— start of Source excerpt —

Blue seemed to question the values of this generation (free love is only free for a man she would later quip), and she dug deep, revealing more of her own personal life than ever before. There were reflections on past loves including Leonard Cohen (‘A Case of You’), her first husband Chuck (‘The Last Time I Saw Richard’) and Graham Nash with whom she lived but ultimately turned down his marriage proposal (‘My Old Man’). And for the first time, she sings about the daughter she put up for adoption on ‘Little Green’.

The album was her biggest seller to date, only topped by her next record Court & Spark – the album that saw Mitchell abandon the notion of performing acoustic and solo and instead saw her ‘go electric’ featuring an actual band of jazz musicians and friends like David Crosby, Graham Nash, The Band’s Robbie Robertson, Jose Feliciano, members of LA Express and The Crusaders and even a cameo from comedy duo Cheech & Chong. The record stands as her most successful album ever, reaching number one in her native Canada, two in The States and spotlights her biggest hit single ‘Help Me’ and the wonderful ‘Free Man in Paris’ about her good friend and agent David Geffen.

And here lies the turning point. At the height of her success, Mitchell defiantly took a creative U-turn into more experimental territory with an album that clearly states, ‘I’m not going to do what you think I will do, nor what you may want me to do, as I have chosen the path of an artist rather than a commercial hit machine’. Rarely does popular music witness one of its biggest artists turn their back on the machine and chose artistry over financial success and popularity, but with The Hissing of Summer Lawns that is exactly what Mitchell did, shocking some of her less adventurous fans and critics. In her own words: “I got interested in moving away from the hit department, to the art department.”

— end of Source excerpt —
— start of Data lines —

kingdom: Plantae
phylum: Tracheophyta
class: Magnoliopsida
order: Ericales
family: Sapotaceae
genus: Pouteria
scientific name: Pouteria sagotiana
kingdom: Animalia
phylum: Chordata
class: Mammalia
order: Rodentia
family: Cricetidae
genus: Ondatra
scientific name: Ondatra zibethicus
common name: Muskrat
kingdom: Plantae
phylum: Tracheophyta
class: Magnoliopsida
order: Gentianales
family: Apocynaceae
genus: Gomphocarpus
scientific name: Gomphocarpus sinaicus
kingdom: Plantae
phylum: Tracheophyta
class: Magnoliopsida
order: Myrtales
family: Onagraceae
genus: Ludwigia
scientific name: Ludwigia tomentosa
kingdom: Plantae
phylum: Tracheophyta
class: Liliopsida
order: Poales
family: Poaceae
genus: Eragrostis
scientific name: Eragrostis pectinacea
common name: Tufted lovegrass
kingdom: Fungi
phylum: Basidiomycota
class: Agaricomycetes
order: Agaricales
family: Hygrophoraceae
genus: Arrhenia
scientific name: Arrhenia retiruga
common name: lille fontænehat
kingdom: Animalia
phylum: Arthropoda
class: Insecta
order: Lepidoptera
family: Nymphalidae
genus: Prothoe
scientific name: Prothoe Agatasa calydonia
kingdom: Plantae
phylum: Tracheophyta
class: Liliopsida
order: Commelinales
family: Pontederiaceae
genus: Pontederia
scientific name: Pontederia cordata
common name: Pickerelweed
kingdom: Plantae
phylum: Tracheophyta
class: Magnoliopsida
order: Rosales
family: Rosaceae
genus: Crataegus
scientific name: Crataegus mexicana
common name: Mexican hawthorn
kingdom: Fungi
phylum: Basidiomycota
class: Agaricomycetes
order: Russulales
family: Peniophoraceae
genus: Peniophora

— end of Data lines —

**Written instruction**
Please retype everything in the Joni Mitchell excerpt from "Blue seemed to" down to "on ‘Little Green’.", word for word.

**Task solution**
Blue seemed to question the values of this generation (free love is only free for a man she would later quip), and she dug deep, revealing more of her own personal life than ever before. There were reflections on past loves including Leonard Cohen (‘A Case of You’), her first husband Chuck (‘The Last Time I Saw Richard’) and Graham Nash with whom she lived but ultimately turned down his marriage proposal (‘My Old Man’). And for the first time, she sings about the daughter she put up for adoption on ‘Little Green’.